**Stated task**. Recast the part of the listing below between the lines holding "scientific name: Phalaris arundinacea" and "genus: Hoffmannseggia", inclusive, as a two-column CSV with the headers field and value, one row per line. Put each field in double quotes and turn any line breaks into spaces.

══ Stored records ══

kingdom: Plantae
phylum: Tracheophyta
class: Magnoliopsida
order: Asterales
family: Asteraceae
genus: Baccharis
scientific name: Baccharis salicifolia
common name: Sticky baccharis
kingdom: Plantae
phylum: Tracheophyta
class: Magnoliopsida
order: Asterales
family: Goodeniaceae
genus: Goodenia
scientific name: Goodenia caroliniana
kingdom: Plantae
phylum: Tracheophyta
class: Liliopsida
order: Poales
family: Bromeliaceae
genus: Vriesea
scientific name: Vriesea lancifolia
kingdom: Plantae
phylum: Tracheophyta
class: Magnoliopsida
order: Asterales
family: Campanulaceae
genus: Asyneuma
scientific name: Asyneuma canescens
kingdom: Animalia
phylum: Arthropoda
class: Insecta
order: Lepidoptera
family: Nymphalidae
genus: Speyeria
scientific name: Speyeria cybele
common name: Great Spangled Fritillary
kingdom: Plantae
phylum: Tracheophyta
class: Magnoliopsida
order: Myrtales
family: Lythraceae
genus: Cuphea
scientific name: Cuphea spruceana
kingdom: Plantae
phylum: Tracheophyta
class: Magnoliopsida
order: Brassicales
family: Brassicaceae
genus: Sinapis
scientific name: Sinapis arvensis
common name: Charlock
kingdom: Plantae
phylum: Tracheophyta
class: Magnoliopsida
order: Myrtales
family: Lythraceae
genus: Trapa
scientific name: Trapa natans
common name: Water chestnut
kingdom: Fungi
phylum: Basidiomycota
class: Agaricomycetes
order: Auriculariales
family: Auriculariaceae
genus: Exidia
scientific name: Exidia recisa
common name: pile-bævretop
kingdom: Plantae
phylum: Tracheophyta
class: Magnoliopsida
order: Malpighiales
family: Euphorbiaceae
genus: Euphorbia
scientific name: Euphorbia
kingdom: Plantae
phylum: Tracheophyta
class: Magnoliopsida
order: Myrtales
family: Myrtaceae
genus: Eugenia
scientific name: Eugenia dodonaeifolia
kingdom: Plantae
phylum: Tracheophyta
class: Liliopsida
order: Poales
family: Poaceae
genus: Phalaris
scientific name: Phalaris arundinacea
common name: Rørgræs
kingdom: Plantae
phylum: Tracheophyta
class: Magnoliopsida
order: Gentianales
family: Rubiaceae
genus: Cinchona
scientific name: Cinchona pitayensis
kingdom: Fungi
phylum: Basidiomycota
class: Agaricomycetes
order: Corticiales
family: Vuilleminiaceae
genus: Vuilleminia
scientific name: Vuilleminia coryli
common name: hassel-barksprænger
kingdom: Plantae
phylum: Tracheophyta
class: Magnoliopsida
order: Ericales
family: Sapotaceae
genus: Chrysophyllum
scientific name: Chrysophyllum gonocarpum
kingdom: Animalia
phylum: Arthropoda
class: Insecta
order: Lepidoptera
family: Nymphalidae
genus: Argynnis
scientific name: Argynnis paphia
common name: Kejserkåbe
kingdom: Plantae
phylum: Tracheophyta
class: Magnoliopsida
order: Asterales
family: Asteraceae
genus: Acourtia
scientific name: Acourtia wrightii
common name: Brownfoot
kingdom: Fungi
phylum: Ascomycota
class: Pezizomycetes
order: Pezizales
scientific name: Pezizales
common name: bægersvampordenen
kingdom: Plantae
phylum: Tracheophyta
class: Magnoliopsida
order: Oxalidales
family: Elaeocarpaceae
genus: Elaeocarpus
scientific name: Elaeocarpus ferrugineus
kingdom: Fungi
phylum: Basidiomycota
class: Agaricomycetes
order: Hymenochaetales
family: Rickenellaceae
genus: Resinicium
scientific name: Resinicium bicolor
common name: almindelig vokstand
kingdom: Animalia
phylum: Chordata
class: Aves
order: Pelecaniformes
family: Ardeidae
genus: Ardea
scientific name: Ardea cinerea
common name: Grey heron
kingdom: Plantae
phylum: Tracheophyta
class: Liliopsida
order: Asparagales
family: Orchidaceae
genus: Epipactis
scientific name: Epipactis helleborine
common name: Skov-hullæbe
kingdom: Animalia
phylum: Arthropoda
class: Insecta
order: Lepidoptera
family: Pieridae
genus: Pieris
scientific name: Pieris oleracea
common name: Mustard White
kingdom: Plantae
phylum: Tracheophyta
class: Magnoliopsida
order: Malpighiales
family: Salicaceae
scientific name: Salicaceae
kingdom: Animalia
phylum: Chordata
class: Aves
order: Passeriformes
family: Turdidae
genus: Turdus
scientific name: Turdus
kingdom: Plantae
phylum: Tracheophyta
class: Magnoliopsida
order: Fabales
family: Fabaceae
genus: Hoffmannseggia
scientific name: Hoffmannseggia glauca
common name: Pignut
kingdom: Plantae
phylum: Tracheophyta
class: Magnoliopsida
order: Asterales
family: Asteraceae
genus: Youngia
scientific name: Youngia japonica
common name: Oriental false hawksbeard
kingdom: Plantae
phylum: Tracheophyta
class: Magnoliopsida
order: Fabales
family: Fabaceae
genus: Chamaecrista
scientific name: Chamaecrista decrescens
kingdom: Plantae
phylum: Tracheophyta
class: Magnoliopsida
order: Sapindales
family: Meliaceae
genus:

═══

**Reply to the exercise**.
field,value
"scientific name:","Phalaris arundinacea"
"common name:","Rørgræs"
"kingdom:","Plantae"
"phylum:","Tracheophyta"
"class:","Magnoliopsida"
"order:","Gentianales"
"family:","Rubiaceae"
"genus:","Cinchona"
"scientific name:","Cinchona pitayensis"
"kingdom:","Fungi"
"phylum:","Basidiomycota"
"class:","Agaricomycetes"
"order:","Corticiales"
"family:","Vuilleminiaceae"
"genus:","Vuilleminia"
"scientific name:","Vuilleminia coryli"
"common name:","hassel-barksprænger"
"kingdom:","Plantae"
"phylum:","Tracheophyta"
"class:","Magnoliopsida"
"order:","Ericales"
"family:","Sapotaceae"
"genus:","Chrysophyllum"
"scientific name:","Chrysophyllum gonocarpum"
"kingdom:","Animalia"
"phylum:","Arthropoda"
"class:","Insecta"
"order:","Lepidoptera"
"family:","Nymphalidae"
"genus:","Argynnis"
"scientific name:","Argynnis paphia"
"common name:","Kejserkåbe"
"kingdom:","Plantae"
"phylum:","Tracheophyta"
"class:","Magnoliopsida"
"order:","Asterales"
"family:","Asteraceae"
"genus:","Acourtia"
"scientific name:","Acourtia wrightii"
"common name:","Brownfoot"
"kingdom:","Fungi"
"phylum:","Ascomycota"
"class:","Pezizomycetes"
"order:","Pezizales"
"scientific name:","Pezizales"
"common name:","bægersvampordenen"
"kingdom:","Plantae"
"phylum:","Tracheophyta"
"class:","Magnoliopsida"
"order:","Oxalidales"
"family:","Elaeocarpaceae"
"genus:","Elaeocarpus"
"scientific name:","Elaeocarpus ferrugineus"
"kingdom:","Fungi"
"phylum:","Basidiomycota"
"class:","Agaricomycetes"
"order:","Hymenochaetales"
"family:","Rickenellaceae"
"genus:","Resinicium"
"scientific name:","Resinicium bicolor"
"common name:","almindelig vokstand"
"kingdom:","Animalia"
"phylum:","Chordata"
"class:","Aves"
"order:","Pelecaniformes"
"family:","Ardeidae"
"genus:","Ardea"
"scientific name:","Ardea cinerea"
"common name:","Grey heron"
"kingdom:","Plantae"
"phylum:","Tracheophyta"
"class:","Liliopsida"
"order:","Asparagales"
"family:","Orchidaceae"
"genus:","Epipactis"
"scientific name:","Epipactis helleborine"
"common name:","Skov-hullæbe"
"kingdom:","Animalia"
"phylum:","Arthropoda"
"class:","Insecta"
"order:","Lepidoptera"
"family:","Pieridae"
"genus:","Pieris"
"scientific name:","Pieris oleracea"
"common name:","Mustard White"
"kingdom:","Plantae"
"phylum:","Tracheophyta"
"class:","Magnoliopsida"
"order:","Malpighiales"
"family:","Salicaceae"
"scientific name:","Salicaceae"
"kingdom:","Animalia"
"phylum:","Chordata"
"class:","Aves"
"order:","Passeriformes"
"family:","Turdidae"
"genus:","Turdus"
"scientific name:","Turdus"
"kingdom:","Plantae"
"phylum:","Tracheophyta"
"class:","Magnoliopsida"
"order:","Fabales"
"family:","Fabaceae"
"genus:","Hoffmannseggia"